REQUIRED ACTION 1 -> Return the stretch of the blog post on Amusing Ourselves to Death from "Books and More" through "Postman, page 16.", copied word for word.
REQUIRED ACTION 2 -> Take the blog post on Amusing Ourselves to Death further by writing what comes after its last sentence.

SUPPLIED PASSAGE ->
++++++++
Wednesday, January 26, 2022

Books and More Books (3)

 

Have you read Amusing Ourselves to Death, by Neil Postman? It is a must read. Considering it was published in 1985, I can only imagine what Postman would say today, were he still living. If you want to read some real prophecy, read this book. This is an example of prophecy and discernment birthed by common grace and general revelation and God-given common sense, and it far surpasses most of what is marketed as prophecy by many pastors, teachers, and “Christian” authors.

 

“It is my intention in this book to show that a great media-metaphor shift has taken place in America, with the result that the content of much of our public discourse has become dangerous nonsense.” Postman, page 16.

 

Not just public discourse, but discourse within the professing church.

 

“Television is our culture’s principal mode of knowing about itself. Therefore – and this is the critical point – how television stages the world becomes the model for how the world is properly to be staged. It is not merely that on the television screen entertainment is the metaphor for all discourse. It is that off the screen entertainment is the metaphor for all discourse…Americans no longer talk to each other, they entertain each other.” Postman, page 92.
++++++++
DATASET EXCERPTS ->
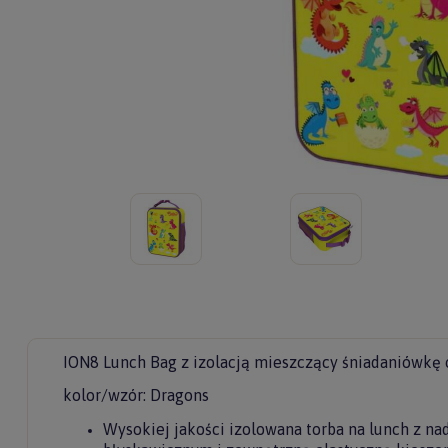
ION8 Lunch Bag z izolacją mieszczący śniadaniówkę 
kolor/wzór: Dragons
Wysokiej jakości izolowana torba na lunch z 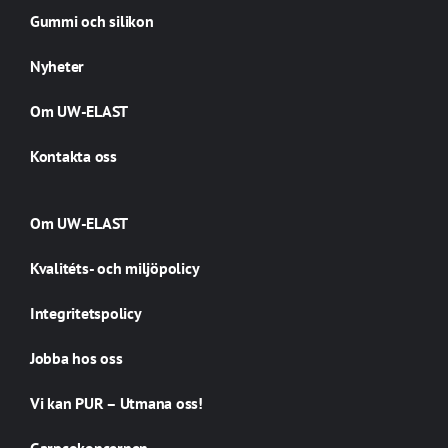
Gummi och silikon
Nyheter
Om UW-ELAST
Kontakta oss
Om UW-ELAST
Kvalitéts- och miljöpolicy
Integritetspolicy
Jobba hos oss
Vi kan PUR – Utmana oss!
Garpcokoncernen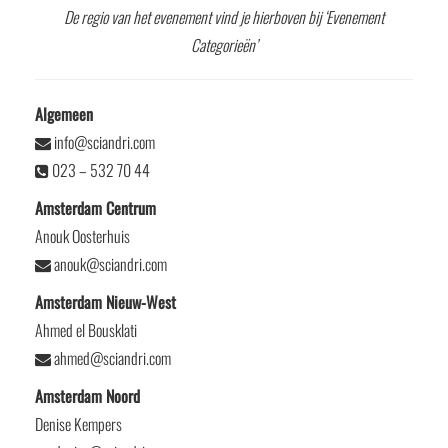
De regio van het evenement vind je hierboven bij ‘Evenement
Categorieën’
Algemeen
info@sciandri.com
023 – 532 70 44
Amsterdam Centrum
Anouk Oosterhuis
anouk@sciandri.com
Amsterdam Nieuw-West
Ahmed el Bousklati
ahmed@sciandri.com
Amsterdam Noord
Denise Kempers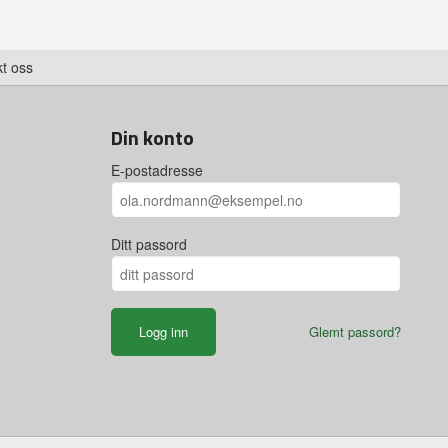
t oss
Din konto
E-postadresse
Ditt passord
Glemt passord?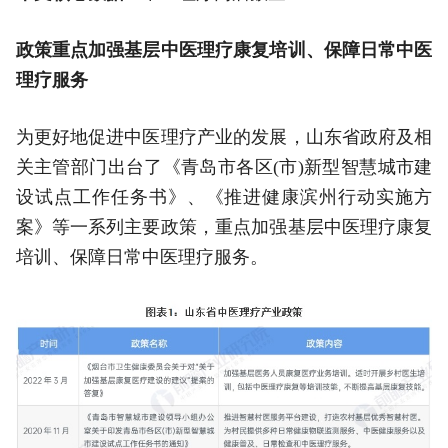
政策重点加强基层中医理疗康复培训、保障日常中医
理疗服务
为更好地促进中医理疗产业的发展，山东省政府及相
关主管部门出台了《青岛市各区(市)新型智慧城市建
设试点工作任务书》、《推进健康滨州行动实施方
案》等一系列主要政策，重点加强基层中医理疗康复
培训、保障日常中医理疗服务。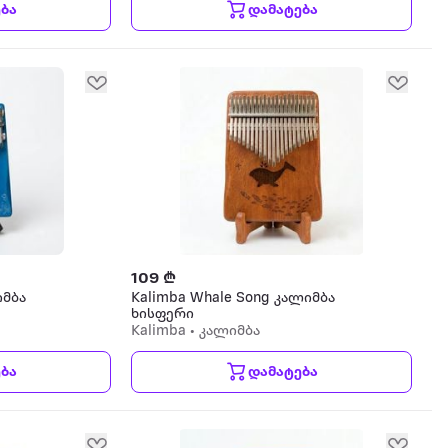
ბა
დამატება
109 ₾
იმბა
Kalimba Whale Song კალიმბა
ხისფერი
Kalimba • კალიმბა
ბა
დამატება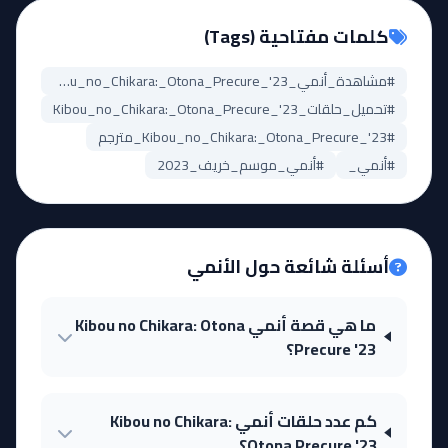
كلمات مفتاحية (Tags)
#مشاهدة_أنمي_Kibou_no_Chikara:_Otona_Precure_'23
#تحميل_حلقات_Kibou_no_Chikara:_Otona_Precure_'23
#Kibou_no_Chikara:_Otona_Precure_'23_مترجم
#أنمي_
#أنمي_موسم_خريف_2023
أسئلة شائعة حول الأنمي
ما هي قصة أنمي Kibou no Chikara: Otona
Precure '23؟
كم عدد حلقات أنمي Kibou no Chikara:
Otona Precure '23؟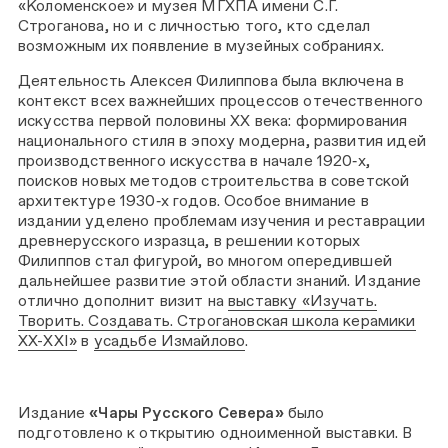
«Коломенское» и музея МГХПА имени С.Г.
Строганова, но и с личностью того, кто сделал
возможным их появление в музейных собраниях.
Деятельность Алексея Филиппова была включена в
контекст всех важнейших процессов отечественного
искусства первой половины XX века: формирования
национального стиля в эпоху модерна, развития идей
производственного искусства в начале 1920‑х,
поисков новых методов строительства в советской
архитектуре 1930‑х годов. Особое внимание в
издании уделено проблемам изучения и реставрации
древнерусского изразца, в решении которых
Филиппов стал фигурой, во многом опередившей
дальнейшее развитие этой области знаний. Издание
отлично дополнит визит на
выставку «Изучать.
Творить. Создавать. Строгановская школа керамики
ХХ-XXI»
в
усадьбе Измайлово
.
Издание
«Чары Русского Севера»
было
подготовлено к открытию одноименной выставки. В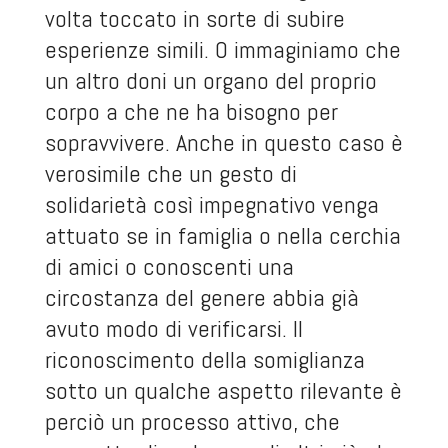
volta toccato in sorte di subire
esperienze simili. O immaginiamo che
un altro doni un organo del proprio
corpo a che ne ha bisogno per
sopravvivere. Anche in questo caso è
verosimile che un gesto di
solidarietà così impegnativo venga
attuato se in famiglia o nella cerchia
di amici o conoscenti una
circostanza del genere abbia già
avuto modo di verificarsi. Il
riconoscimento della somiglianza
sotto un qualche aspetto rilevante è
perciò un processo attivo, che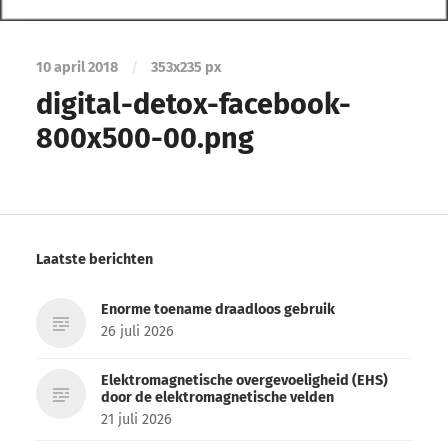
10 april 2018
/
353
x
235 px
digital-detox-facebook-
800x500-00.png
Laatste berichten
Enorme toename draadloos gebruik
26 juli 2026
Elektromagnetische overgevoeligheid (EHS)
door de elektromagnetische velden
21 juli 2026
++++++++
WRITTEN ANSWER 1 ->
Books and More Books (3)

 

Have you read Amusing Ourselves to Death, by Neil Postman? It is a must read. Considering it was published in 1985, I can only imagine what Postman would say today, were he still living. If you want to read some real prophecy, read this book. This is an example of prophecy and discernment birthed by common grace and general revelation and God-given common sense, and it far surpasses most of what is marketed as prophecy by many pastors, teachers, and “Christian” authors.

 

“It is my intention in this book to show that a great media-metaphor shift has taken place in America, with the result that the content of much of our public discourse has become dangerous nonsense.” Postman, page 16.

WRITTEN ANSWER 2 ->
 

“What all of this means [our show business culture] is that our culture has moved toward a new way of conducting its business, especially its important business. The nature of its discourse is changing as the demarcation line between what is show business and what is not becomes harder to see with each passing day. Our priests [and pastors, and worship leaders, and evangelists, and small group leaders] presidents, our surgeons and lawyers, our educators and newscasters need worry less about satisfying the demands of their discipline than the demands of good showmanship. Had Irving Berlin changed one word in the title of his celebrated song, he would have been as prophetic, albeit more terse, as Aldous Huxley. He need only have written, There’s No Business But Show Business.” Postman, page 98.

 

“…it is not that religion has become the content of television shows but that television shows may become the content of religion.”  Postman, page 124.

 

It seems as if Postman is hitting the nail on the head. Here’s one more that speaks not just to advertising, but to much of the professing church:

 

“The television commercial has oriented business away from making products of value and toward making consumers feel valuable, which means that the business of business has now become pseudo-therapy. The consumer is a patient assured by psycho-dramas.” Postman, page 128.

 

Whereas Dorothy L. Sayers wrote that, “The beauty is in the dogma,” we now preach that the “beauty is in the mirror of self.”

 

Well, if you want to get a clue or two about why we are Biblically illiterate in the professing church, Postman’s book provides valuable framework.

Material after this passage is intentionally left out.